Das wäre dann nicht nur für Weight Watcher oder Athleten interessant, sondern auch für Gesundheitsministerien, Bürgermeister, Ärzte oder Epidemiologen.

Vermont liebt Speck

Nach dem Lexicocalorimeter werden in Vermont zum Beispiel mehr Kalorien "getwittert“als in allen anderen Staaten der USA. Der Grund: Bacon, Speck. Vermonter lieben es über Speck zu tweeten, sagt Chris Danforth, ein Mathematiker, der an der Studie beteiligt war. Auf der anderen Seite twittern die Vermonter auch viel übers Skifahren, Laufen oder Schlittenfahren - Aktivitäten also, die viele Kalorien verbrauchen. Das Lexicocalorimeter sagt auch, dass in New Jersey die wenigsten Kalorien verbrannt werden. Denn dort wird weniger über "running" getweeted sondern mehr über so genannte "low-intensity activities" wie zum Beispiel "getting my nails done."
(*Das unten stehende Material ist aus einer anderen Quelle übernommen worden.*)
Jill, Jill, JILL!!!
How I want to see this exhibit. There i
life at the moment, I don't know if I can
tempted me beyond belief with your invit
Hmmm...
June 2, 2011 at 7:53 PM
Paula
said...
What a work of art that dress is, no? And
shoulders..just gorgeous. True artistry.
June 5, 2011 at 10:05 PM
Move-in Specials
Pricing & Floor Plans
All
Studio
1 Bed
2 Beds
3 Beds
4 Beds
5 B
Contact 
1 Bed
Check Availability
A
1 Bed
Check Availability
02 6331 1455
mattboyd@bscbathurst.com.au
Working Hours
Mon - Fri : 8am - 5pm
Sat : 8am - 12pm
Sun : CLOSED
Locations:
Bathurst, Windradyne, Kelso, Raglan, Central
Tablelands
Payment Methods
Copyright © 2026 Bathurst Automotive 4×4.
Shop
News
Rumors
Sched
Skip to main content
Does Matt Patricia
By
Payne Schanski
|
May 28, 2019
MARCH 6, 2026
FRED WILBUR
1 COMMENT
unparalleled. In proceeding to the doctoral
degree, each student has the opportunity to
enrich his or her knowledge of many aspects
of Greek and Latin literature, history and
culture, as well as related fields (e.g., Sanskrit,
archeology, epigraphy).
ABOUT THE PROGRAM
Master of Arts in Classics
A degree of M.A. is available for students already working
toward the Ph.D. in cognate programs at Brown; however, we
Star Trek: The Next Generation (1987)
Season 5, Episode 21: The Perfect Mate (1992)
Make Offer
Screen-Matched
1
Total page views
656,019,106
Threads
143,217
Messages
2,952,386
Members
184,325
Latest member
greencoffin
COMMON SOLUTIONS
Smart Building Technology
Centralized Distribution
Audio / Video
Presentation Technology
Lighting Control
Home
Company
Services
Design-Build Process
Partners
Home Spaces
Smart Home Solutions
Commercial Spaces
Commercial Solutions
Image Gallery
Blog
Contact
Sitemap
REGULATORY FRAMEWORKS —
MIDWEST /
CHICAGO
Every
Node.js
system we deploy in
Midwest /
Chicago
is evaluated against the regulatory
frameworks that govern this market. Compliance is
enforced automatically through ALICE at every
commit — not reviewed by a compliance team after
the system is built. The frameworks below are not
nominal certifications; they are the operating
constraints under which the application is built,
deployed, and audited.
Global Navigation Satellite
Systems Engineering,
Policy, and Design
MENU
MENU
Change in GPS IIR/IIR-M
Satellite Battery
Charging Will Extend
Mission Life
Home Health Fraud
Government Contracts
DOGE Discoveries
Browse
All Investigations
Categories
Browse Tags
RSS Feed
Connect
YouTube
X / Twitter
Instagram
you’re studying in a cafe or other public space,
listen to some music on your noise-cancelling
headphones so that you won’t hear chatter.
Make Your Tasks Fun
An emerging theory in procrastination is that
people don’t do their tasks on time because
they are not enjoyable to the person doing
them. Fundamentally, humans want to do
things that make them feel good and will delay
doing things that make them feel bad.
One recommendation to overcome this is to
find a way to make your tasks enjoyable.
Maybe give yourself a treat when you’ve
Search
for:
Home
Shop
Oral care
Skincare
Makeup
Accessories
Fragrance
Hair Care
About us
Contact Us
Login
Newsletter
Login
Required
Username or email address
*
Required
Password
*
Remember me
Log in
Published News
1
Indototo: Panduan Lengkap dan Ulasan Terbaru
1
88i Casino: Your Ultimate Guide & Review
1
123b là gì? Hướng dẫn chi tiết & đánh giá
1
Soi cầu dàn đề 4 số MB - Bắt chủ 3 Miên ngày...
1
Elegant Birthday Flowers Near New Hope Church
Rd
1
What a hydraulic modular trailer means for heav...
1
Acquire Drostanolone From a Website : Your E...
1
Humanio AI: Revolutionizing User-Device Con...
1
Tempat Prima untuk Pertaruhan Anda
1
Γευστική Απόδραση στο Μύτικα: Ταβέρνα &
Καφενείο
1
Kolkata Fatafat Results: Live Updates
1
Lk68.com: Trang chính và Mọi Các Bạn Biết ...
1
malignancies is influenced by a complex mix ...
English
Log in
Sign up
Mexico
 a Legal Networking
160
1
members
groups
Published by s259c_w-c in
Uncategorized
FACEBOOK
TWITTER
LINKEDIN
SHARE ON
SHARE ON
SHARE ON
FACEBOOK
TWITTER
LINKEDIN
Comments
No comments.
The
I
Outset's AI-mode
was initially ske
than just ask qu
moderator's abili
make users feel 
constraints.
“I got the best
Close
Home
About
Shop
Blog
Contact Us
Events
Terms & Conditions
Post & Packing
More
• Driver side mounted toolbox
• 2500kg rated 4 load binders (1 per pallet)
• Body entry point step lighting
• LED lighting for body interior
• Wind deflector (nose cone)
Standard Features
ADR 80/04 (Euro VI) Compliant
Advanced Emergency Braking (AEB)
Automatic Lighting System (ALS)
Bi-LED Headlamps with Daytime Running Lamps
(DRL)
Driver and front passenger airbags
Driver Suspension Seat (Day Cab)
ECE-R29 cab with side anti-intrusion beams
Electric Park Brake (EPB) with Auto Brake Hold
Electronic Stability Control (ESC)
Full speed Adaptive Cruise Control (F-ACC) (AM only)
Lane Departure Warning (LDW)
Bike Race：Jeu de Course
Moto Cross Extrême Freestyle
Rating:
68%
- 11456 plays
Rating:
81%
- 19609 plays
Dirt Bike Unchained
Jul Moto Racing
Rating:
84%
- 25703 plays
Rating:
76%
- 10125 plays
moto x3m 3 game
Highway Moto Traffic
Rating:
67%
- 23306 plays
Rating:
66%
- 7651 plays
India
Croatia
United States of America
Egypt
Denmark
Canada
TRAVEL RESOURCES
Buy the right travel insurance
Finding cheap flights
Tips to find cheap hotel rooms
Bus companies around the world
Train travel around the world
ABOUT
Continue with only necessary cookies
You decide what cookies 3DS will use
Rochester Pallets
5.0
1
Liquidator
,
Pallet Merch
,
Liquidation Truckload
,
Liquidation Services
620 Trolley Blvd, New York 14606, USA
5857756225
Grundsätzlich ist es jedoch schwierig, sagt auch Peter Dodds, zuverlässige Daten über den Gesundheitszustand einer ganzen Bevölkerung zu erheben. Denn es spielen viele verschiedene Faktoren mit hinein und die Möglichkeiten, Daten zu erheben für eine ganze Bevölkerung sind begrenzt. Daher ist es vielversprechend, Daten aus sozialen Netzwerken für solche Erhebungen zu nutzen.